A noxious trade-off between understaffing and underskilling
The NHS is on the brink of a workforce crisis, with 110,000 vacancies against a total of 1.27 million full-time equivalent staff. The Government’s plans to combat this include more medical training places and a new doctor apprenticeship scheme. These are welcome proposals, though it remains unclear how the new scheme will dovetail with existing medical degrees. More concerning is the plan to cut medical degrees to four years, and let trainee doctors “earn while they learn”. This risks sacrificing the quality of healthcare delivery as a shortcut to boosting numbers, throwing underqualified staff onto the frontline. The logic is the wrong way round: NHS staff should be able to “learn while they earn” after they are fully qualified, to refresh and upskill during the rest of their careers. The Government also needs to make it easier for people outside the NHS workforce with relevant skills to transfer into healthcare by “conversion”. Both require a system of “step-on, step-off” lifelong learning pathways in health and social care. These new plans are a long way away from making such pathways a reality.
Teach First, teach primary?
As UK parties consolidate their manifestos in the run-up to a 2024 General Election, the Labour Party is opening up a new battlefront on early-years education. The party has announced new plans to increase the number of degree-level nursery teachers to help children’s development of key skills before they start primary school. As of 2022, only 385 of roughly 3,100 nursery schools are state-funded, a number Labour has already pledged to increase if it comes to power. Most of these have degree-level leadership teams, but graduates are less well-represented among their wider staff. However, Labour has yet to clarify what form this graduate pipeline into early-years teaching will take, with little detail on the course and qualification requirements, teacher training providers, or funding arrangements that will help upskill the early-years teaching workforce. Part of Labour’s plans is a proposal to integrate early-years learning with primary schools, to create better continuity at the start of the formal education system. This would help alleviate pressure on further education to “pick up the pieces” later on in learners’ lives and careers. But Labour should also see it as a step towards fully integrating learning at all ages, as the “cradle” end of a full “cradle to grave” National Education Service.

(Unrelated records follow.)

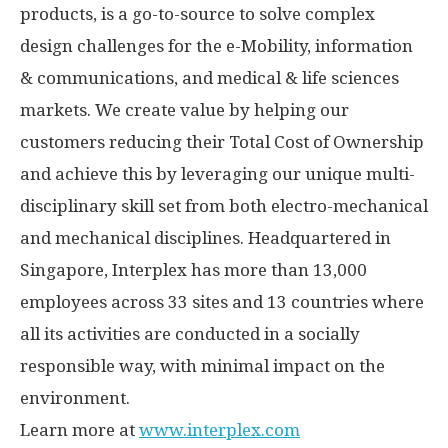
products, is a go-to-source to solve complex
design challenges for the e-Mobility, information
& communications, and medical & life sciences
markets. We create value by helping our
customers reducing their Total Cost of Ownership
and achieve this by leveraging our unique multi-
disciplinary skill set from both electro-mechanical
and mechanical disciplines. Headquartered in
Singapore
, Interplex has more than 13,000
employees across 33 sites and 13 countries where
all its activities are conducted in a socially
responsible way, with minimal impact on the
environment.
Learn more at
www.interplex.com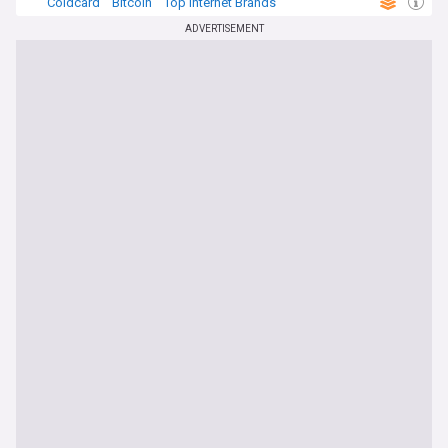
Coldcard
Bitcoin
Top Internet Brands
ADVERTISEMENT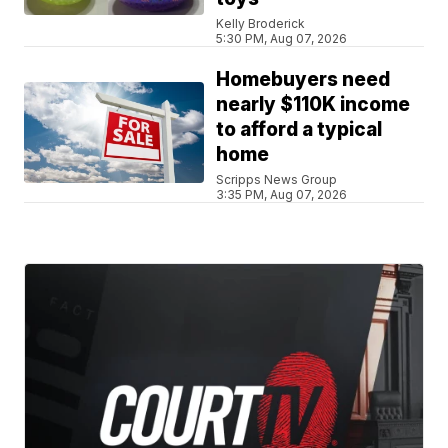
Kelly Broderick
5:30 PM, Aug 07, 2026
Homebuyers need
nearly $110K income
to afford a typical
home
Scripps News Group
3:35 PM, Aug 07, 2026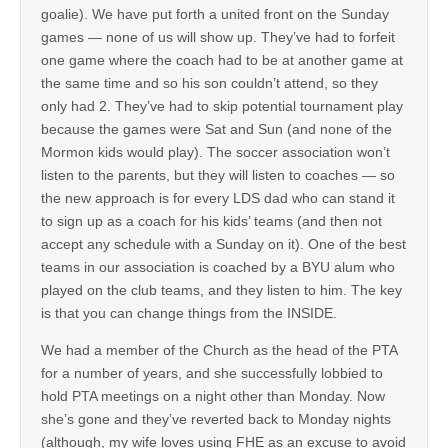
goalie). We have put forth a united front on the Sunday
games — none of us will show up. They’ve had to forfeit
one game where the coach had to be at another game at
the same time and so his son couldn’t attend, so they
only had 2. They’ve had to skip potential tournament play
because the games were Sat and Sun (and none of the
Mormon kids would play). The soccer association won’t
listen to the parents, but they will listen to coaches — so
the new approach is for every LDS dad who can stand it
to sign up as a coach for his kids’ teams (and then not
accept any schedule with a Sunday on it). One of the best
teams in our association is coached by a BYU alum who
played on the club teams, and they listen to him. The key
is that you can change things from the INSIDE.
We had a member of the Church as the head of the PTA
for a number of years, and she successfully lobbied to
hold PTA meetings on a night other than Monday. Now
she’s gone and they’ve reverted back to Monday nights
(although, my wife loves using FHE as an excuse to avoid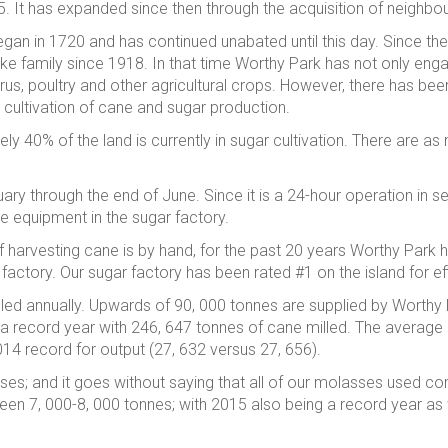
5. It has expanded since then through the acquisition of neighbou
n in 1720 and has continued unabated until this day. Since the
arke family since 1918. In that time Worthy Park has not only en
trus, poultry and other agricultural crops. However, there has been
 cultivation of cane and sugar production.
ly 40% of the land is currently in sugar cultivation. There are 
ry through the end of June. Since it is a 24-hour operation in s
he equipment in the sugar factory.
 of harvesting cane is by hand, for the past 20 years Worthy Par
r factory. Our sugar factory has been rated #1 on the island for e
lled annually. Upwards of 90, 000 tonnes are supplied by Worthy
 record year with 246, 647 tonnes of cane milled. The average a
014 record for output (27, 632 versus 27, 656).
asses; and it goes without saying that all of our molasses used 
en 7, 000-8, 000 tonnes; with 2015 also being a record year as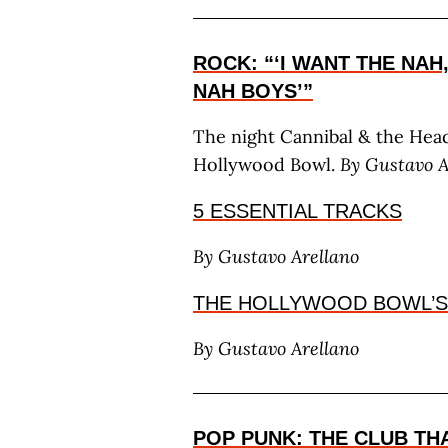
ROCK: “‘I WANT THE NAH
NAH BOYS’”
The night Cannibal & the Head
Hollywood Bowl.
By G
ustavo
5 ESSENTIAL TRACKS
By G
ustavo
A
rellano
THE HOLLYWOOD BOWL’S
By G
ustavo
A
rellano
POP PUNK: THE CLUB TH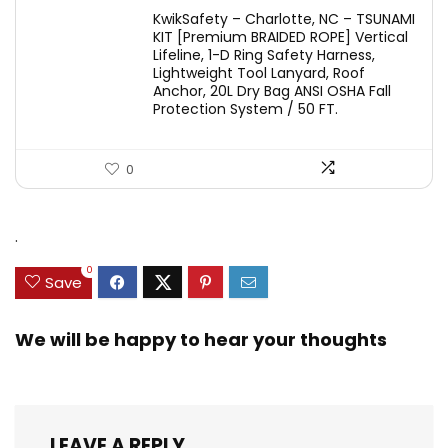
KwikSafety – Charlotte, NC – TSUNAMI
KIT [Premium BRAIDED ROPE] Vertical
Lifeline, 1-D Ring Safety Harness,
Lightweight Tool Lanyard, Roof
Anchor, 20L Dry Bag ANSI OSHA Fall
Protection System / 50 FT.
0
.
0
Save
We will be happy to hear your thoughts
LEAVE A REPLY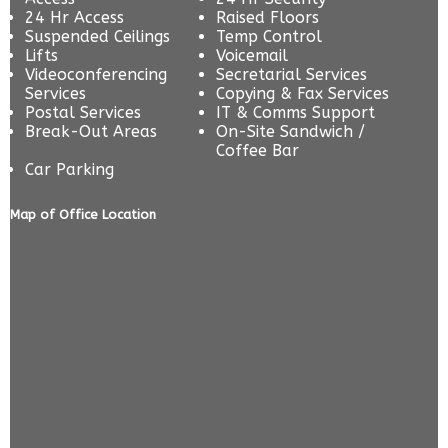
24 Hr Access
Raised Floors
Suspended Ceilings
Temp Control
Lifts
Voicemail
Videoconferencing
Secretarial Services
Services
Copying & Fax Services
Postal Services
IT & Comms Support
Break-Out Areas
On-Site Sandwich /
Coffee Bar
Car Parking
Map of Office Location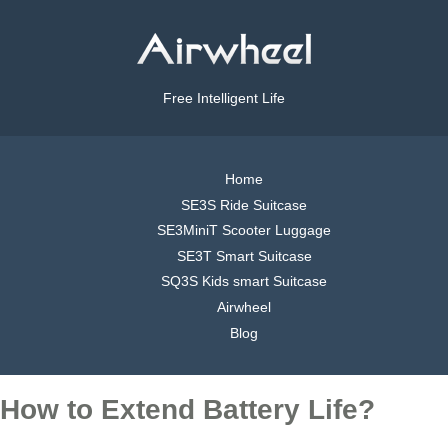
Free Intelligent Life
Home
SE3S Ride Suitcase
SE3MiniT Scooter Luggage
SE3T Smart Suitcase
SQ3S Kids smart Suitcase
Airwheel
Blog
How to Extend Battery Life?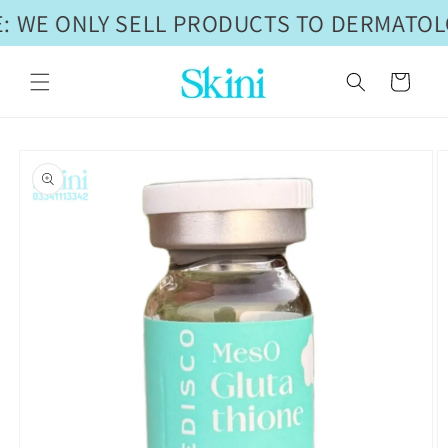
Skip to
: WE ONLY SELL PRODUCTS TO DERMATOLO
content
Cart
Skip to
product
information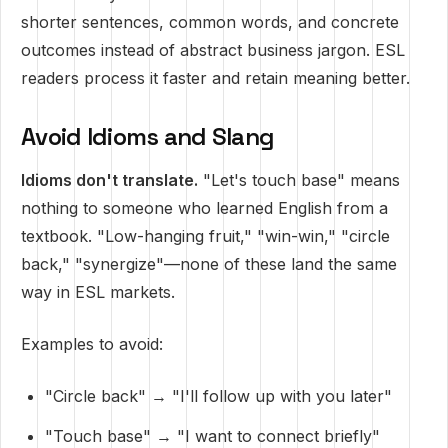
shorter sentences, common words, and concrete
outcomes instead of abstract business jargon. ESL
readers process it faster and retain meaning better.
Avoid Idioms and Slang
Idioms don't translate.
"Let's touch base" means
nothing to someone who learned English from a
textbook. "Low-hanging fruit," "win-win," "circle
back," "synergize"—none of these land the same
way in ESL markets.
Examples to avoid:
"Circle back" → "I'll follow up with you later"
"Touch base" → "I want to connect briefly"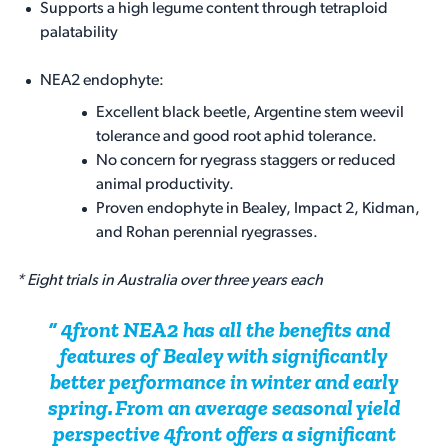
Supports a high legume content through tetraploid
palatability
NEA2 endophyte:
Excellent black beetle, Argentine stem weevil
tolerance and good root aphid tolerance.
No concern for ryegrass staggers or reduced
animal productivity.
Proven endophyte in Bealey, Impact 2, Kidman,
and Rohan perennial ryegrasses.
* Eight trials in Australia over three years each
4front NEA2 has all the benefits and
features of Bealey with significantly
better performance in winter and early
spring. From an average seasonal yield
perspective 4front offers a significant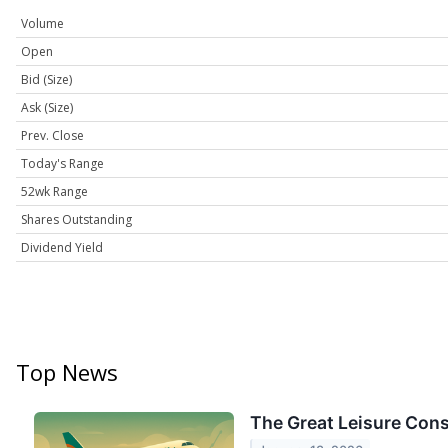
Volume
Open
Bid (Size)
Ask (Size)
Prev. Close
Today's Range
52wk Range
Shares Outstanding
Dividend Yield
Top News
The Great Leisure Cons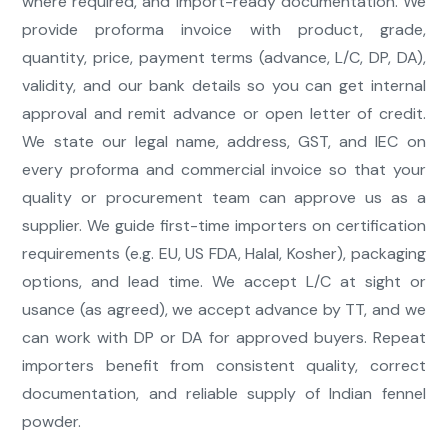
where required, and import-ready documentation. We
provide proforma invoice with product, grade,
quantity, price, payment terms (advance, L/C, DP, DA),
validity, and our bank details so you can get internal
approval and remit advance or open letter of credit.
We state our legal name, address, GST, and IEC on
every proforma and commercial invoice so that your
quality or procurement team can approve us as a
supplier. We guide first-time importers on certification
requirements (e.g. EU, US FDA, Halal, Kosher), packaging
options, and lead time. We accept L/C at sight or
usance (as agreed), we accept advance by TT, and we
can work with DP or DA for approved buyers. Repeat
importers benefit from consistent quality, correct
documentation, and reliable supply of Indian fennel
powder.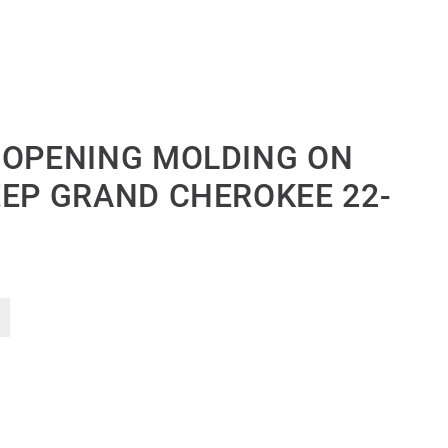
 OPENING MOLDING ON
EEP GRAND CHEROKEE 22-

Open terrain for tertiary education
Over a year since the Skills and Post-16 Education Act passed into law, the policy mood around lifelong education is moving from “wait and see” towards a clamour for new ambitions. There is a long way to go before the Government's ambitions to upskill the UK population are realised. 40% of learners exit the education system without reaching a Level 3 qualification (A-level, T-level, BTEC, or equivalent). 15% of learners fail to reach an adequate standard at Level 2 (GCSE). Against this backdrop, the Association of Colleges has released a new report, Opportunity England, outlining the challenges that face whoever wins the next General Election. The core message is one of harmonising post-16 education: parity in pay, more accessible funding, simplified regulation, and a single data and information framework, undergirded by a statutory right to lifelong learning. The LEI welcomes the AoC's intervention. It aligns closely with our vision of a fully integrated, learner-focused tertiary education system. Now, learners and education providers alike deserve certainty about how this integration should be achieved. For the right to lifelong learning to have bite, learners need flexible options to upskill that tie their education trajectory closely to their career progression. The onus is now on UK parties to spell out their plans for the future of tertiary education.